INSTRUCTIONS FOR THE TASK
Write out every line below word for word, leaving out the pictures.
┌──
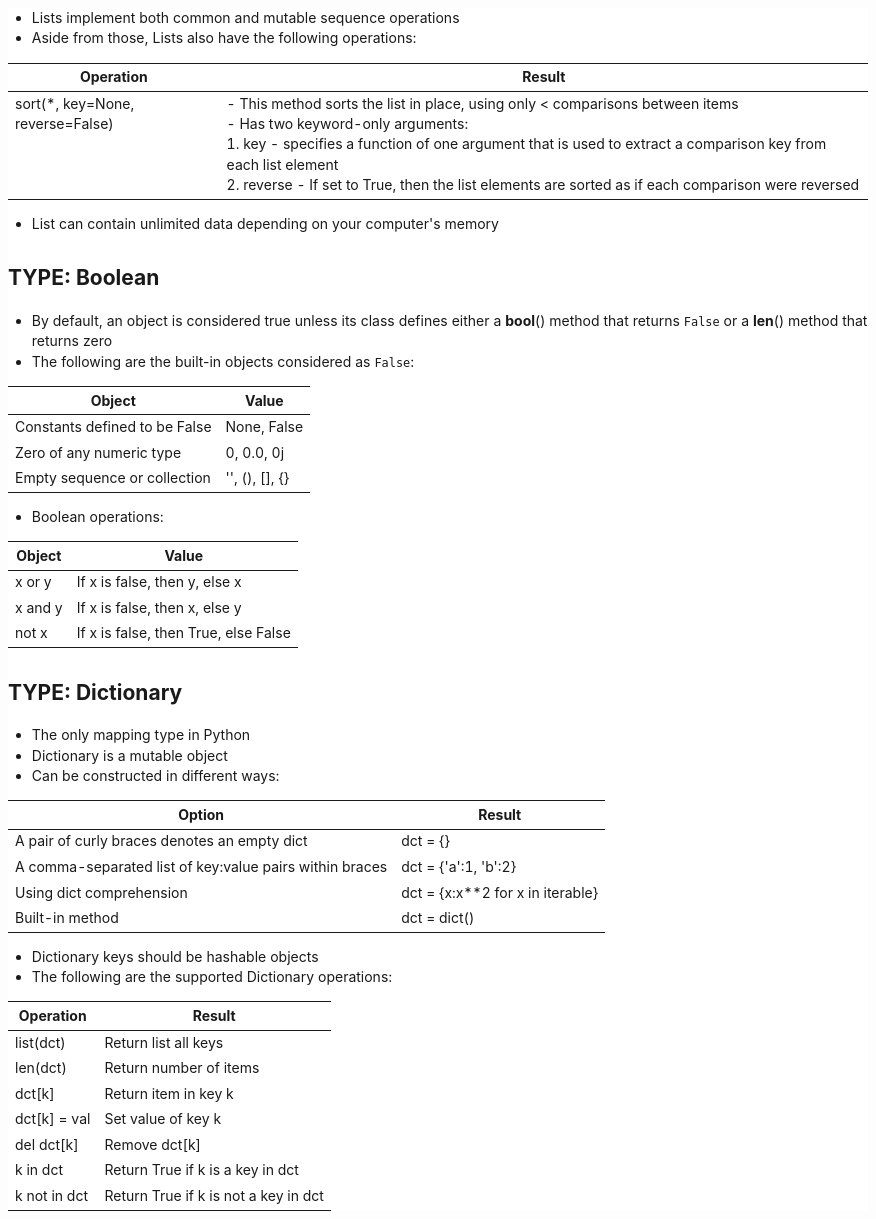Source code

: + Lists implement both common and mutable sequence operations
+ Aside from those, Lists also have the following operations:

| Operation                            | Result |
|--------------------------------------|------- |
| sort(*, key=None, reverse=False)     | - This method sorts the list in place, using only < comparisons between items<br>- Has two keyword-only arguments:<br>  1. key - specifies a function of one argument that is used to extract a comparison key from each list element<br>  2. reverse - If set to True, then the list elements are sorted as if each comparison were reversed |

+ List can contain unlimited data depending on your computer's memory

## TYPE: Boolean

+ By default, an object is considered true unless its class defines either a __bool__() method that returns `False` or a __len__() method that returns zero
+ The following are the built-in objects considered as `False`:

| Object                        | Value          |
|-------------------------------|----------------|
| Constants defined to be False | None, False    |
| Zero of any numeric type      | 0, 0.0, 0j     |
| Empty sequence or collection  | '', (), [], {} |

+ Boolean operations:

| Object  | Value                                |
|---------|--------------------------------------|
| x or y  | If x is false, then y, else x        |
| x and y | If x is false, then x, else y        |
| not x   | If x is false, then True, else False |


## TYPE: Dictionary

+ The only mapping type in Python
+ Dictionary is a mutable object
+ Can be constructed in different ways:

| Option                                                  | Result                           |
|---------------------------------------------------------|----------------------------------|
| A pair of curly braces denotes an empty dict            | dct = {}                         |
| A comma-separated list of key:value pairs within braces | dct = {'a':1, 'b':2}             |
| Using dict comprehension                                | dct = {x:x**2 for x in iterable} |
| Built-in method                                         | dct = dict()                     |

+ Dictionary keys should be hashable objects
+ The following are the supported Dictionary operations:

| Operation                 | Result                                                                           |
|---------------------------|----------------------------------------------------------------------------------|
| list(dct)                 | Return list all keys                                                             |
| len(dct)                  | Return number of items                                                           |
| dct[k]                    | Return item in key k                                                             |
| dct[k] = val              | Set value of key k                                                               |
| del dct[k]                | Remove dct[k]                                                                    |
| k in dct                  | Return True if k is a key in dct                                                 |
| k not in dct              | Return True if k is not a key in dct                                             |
└──
ANSWER TO THIS TASK
Source code

: + Lists implement both common and mutable sequence operations
+ Aside from those, Lists also have the following operations:

| Operation                            | Result |
|--------------------------------------|------- |
| sort(*, key=None, reverse=False)     | - This method sorts the list in place, using only < comparisons between items<br>- Has two keyword-only arguments:<br>  1. key - specifies a function of one argument that is used to extract a comparison key from each list element<br>  2. reverse - If set to True, then the list elements are sorted as if each comparison were reversed |

+ List can contain unlimited data depending on your computer's memory

## TYPE: Boolean

+ By default, an object is considered true unless its class defines either a __bool__() method that returns `False` or a __len__() method that returns zero
+ The following are the built-in objects considered as `False`:

| Object                        | Value          |
|-------------------------------|----------------|
| Constants defined to be False | None, False    |
| Zero of any numeric type      | 0, 0.0, 0j     |
| Empty sequence or collection  | '', (), [], {} |

+ Boolean operations:

| Object  | Value                                |
|---------|--------------------------------------|
| x or y  | If x is false, then y, else x        |
| x and y | If x is false, then x, else y        |
| not x   | If x is false, then True, else False |


## TYPE: Dictionary

+ The only mapping type in Python
+ Dictionary is a mutable object
+ Can be constructed in different ways:

| Option                                                  | Result                           |
|---------------------------------------------------------|----------------------------------|
| A pair of curly braces denotes an empty dict            | dct = {}                         |
| A comma-separated list of key:value pairs within braces | dct = {'a':1, 'b':2}             |
| Using dict comprehension                                | dct = {x:x**2 for x in iterable} |
| Built-in method                                         | dct = dict()                     |

+ Dictionary keys should be hashable objects
+ The following are the supported Dictionary operations:

| Operation                 | Result                                                                           |
|---------------------------|----------------------------------------------------------------------------------|
| list(dct)                 | Return list all keys                                                             |
| len(dct)                  | Return number of items                                                           |
| dct[k]                    | Return item in key k                                                             |
| dct[k] = val              | Set value of key k                                                               |
| del dct[k]                | Remove dct[k]                                                                    |
| k in dct                  | Return True if k is a key in dct                                                 |
| k not in dct              | Return True if k is not a key in dct                                             |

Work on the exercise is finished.